The border traffic had somewhat calmed early on Monday but remained busier than in the previous weeks, Captain Taneli Repo at Finland’s southeastern border authority told Reuters.
“The queues continue to be a bit longer than they’ve usually been since the pandemic,” he said.
Wednesday’s announcement of Russia’s first public mobilisation since World War Two, to shore up its faltering Ukraine war, has triggered a rush for the border, the arrest of protesters and unease in the wider population.
Young Russian men who spoke to Reuters after crossing into Finland via the Vaalimaa border station last week, some three hours by car from Russia’s second-largest city St Petersburg, said they left out of fear of being drafted for the war.
Russia calls its actions in Ukraine “a special military operation”.
The Finnish government, wary of becoming a major transit nation, on Friday said it will stop all Russians from entering on tourist visas within the coming days, although exceptions may still apply on humanitarian grounds.
Resistance to the draft – which has been called a “partial mobilisation” – also appears to be growing.
For the last five days, protests have been taking place across the vast expanse of this country.

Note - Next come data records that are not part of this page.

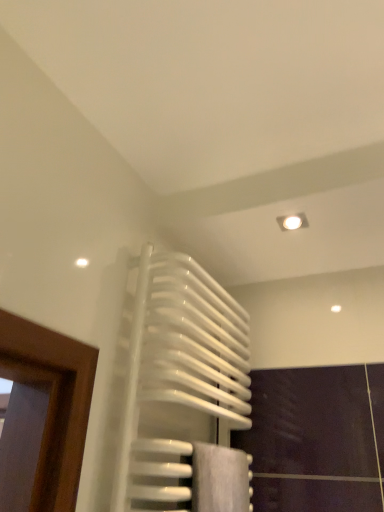
Describe the element at coordinates (177, 379) in the screenshot. I see `white glossy radiator at center` at that location.

What is the approximate width of white glossy radiator at center?

white glossy radiator at center is 6.95 inches wide.

Locate an element on the screen. Image resolution: width=384 pixels, height=512 pixels. white glossy radiator at center is located at coordinates (177, 379).

I want to click on white glossy radiator at center, so click(x=177, y=379).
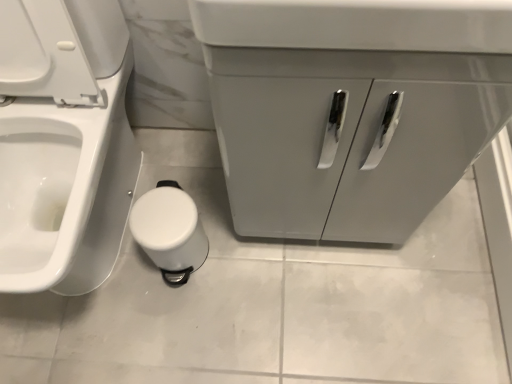
Identify the location of free area in between white glossy toilet at lower left and white plastic toilet paper at lower center. (197, 214).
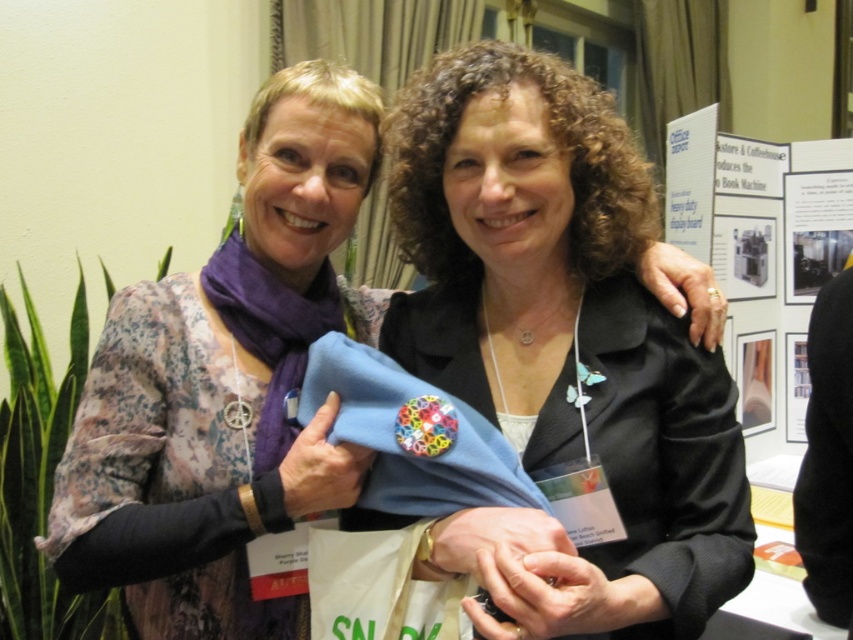
Question: Does black matte blazer at center appear on the right side of blue fabric at center?

Choices:
 (A) no
 (B) yes

Answer: (B)

Question: Does black matte blazer at center have a lesser width compared to blue fabric at center?

Choices:
 (A) yes
 (B) no

Answer: (B)

Question: Which object is closer to the camera taking this photo?

Choices:
 (A) blue fabric at center
 (B) black matte blazer at center

Answer: (B)

Question: Which point is farther from the camera taking this photo?

Choices:
 (A) (192, 372)
 (B) (489, 188)

Answer: (A)

Question: Can you confirm if black matte blazer at center is positioned below blue fabric at center?

Choices:
 (A) yes
 (B) no

Answer: (B)

Question: Which object is closer to the camera taking this photo?

Choices:
 (A) black matte blazer at center
 (B) blue fabric at center

Answer: (A)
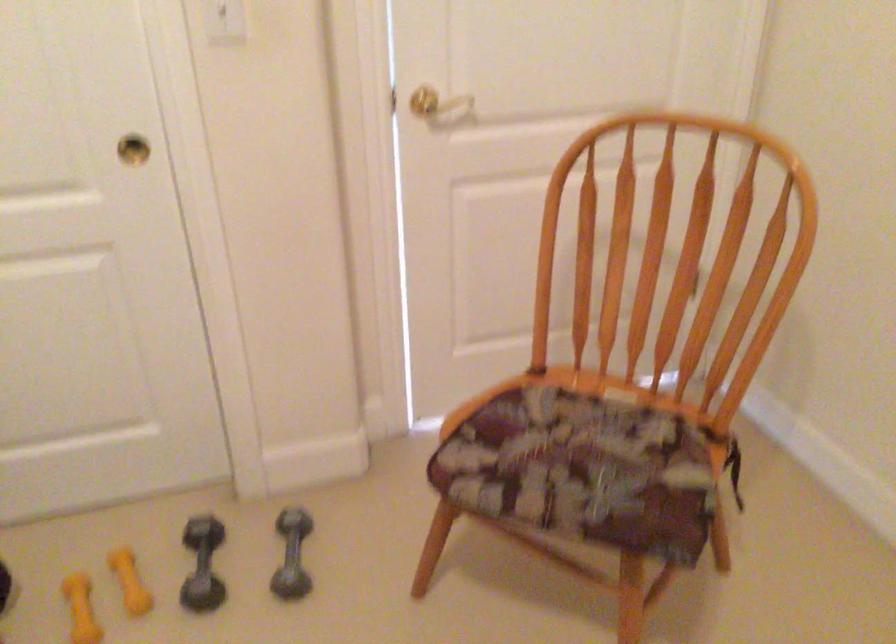
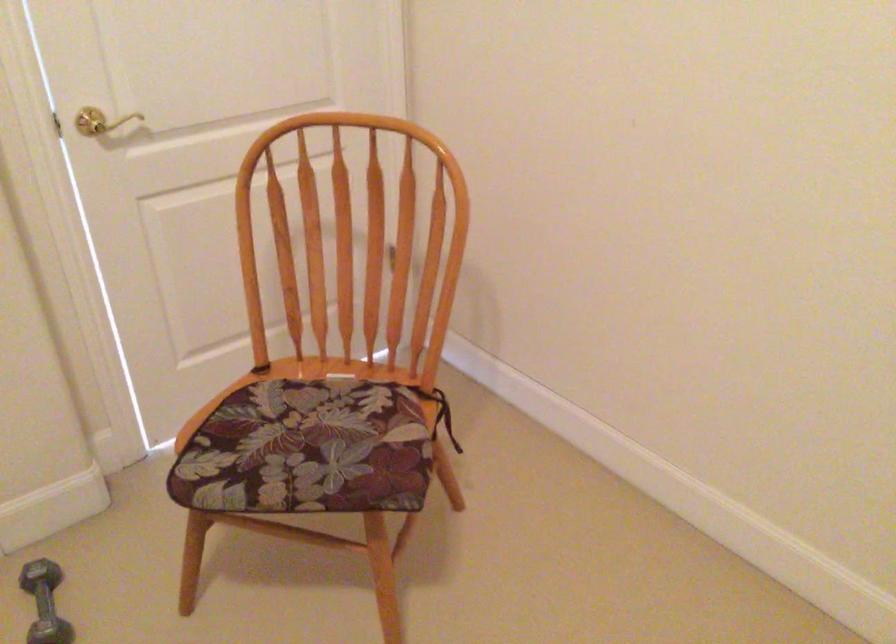
Question: Which direction would the cameraman need to move to produce the second image? Reply with the corresponding letter.

Choices:
 (A) Left
 (B) Right
 (C) Forward
 (D) Backward

Answer: (D)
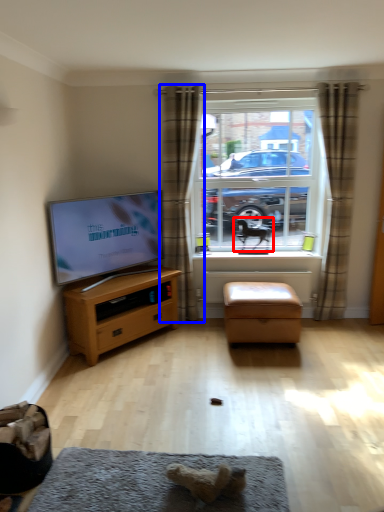
Question: Which object is further to the camera taking this photo, animal (highlighted by a red box) or curtain (highlighted by a blue box)?

Choices:
 (A) animal
 (B) curtain

Answer: (A)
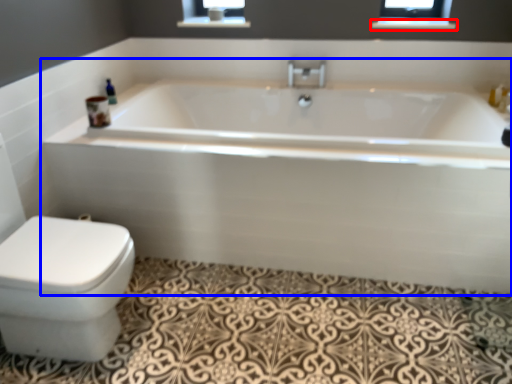
Question: Among these objects, which one is farthest to the camera, balustrade (highlighted by a red box) or bathtub (highlighted by a blue box)?

Choices:
 (A) balustrade
 (B) bathtub

Answer: (A)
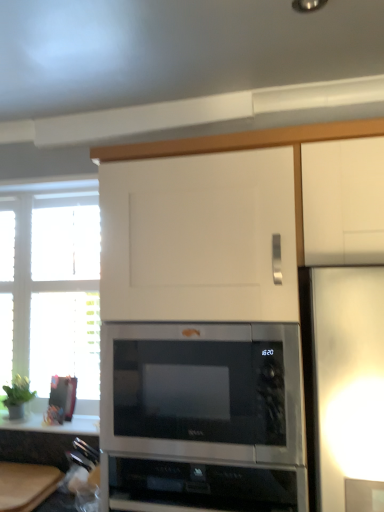
The image size is (384, 512). What are the coordinates of `empty space that is ontop of wooden cutting board at lower left (from a real-world perspective)` in the screenshot? It's located at (24, 480).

Although they are small, it’s significant they are happening at all in Putin’s Russia, where dissent is not tolerated.
There are also signs of more serious disobedience and political action.
At least 20 recruitment offices have been torched, and an enlistment officer was shot at point-blank range at a conscription centre in the Siberian region of Irkutsk. There is not a big anti-draft movement yet, but the longer all this goes on, the greater the possibility of it happening.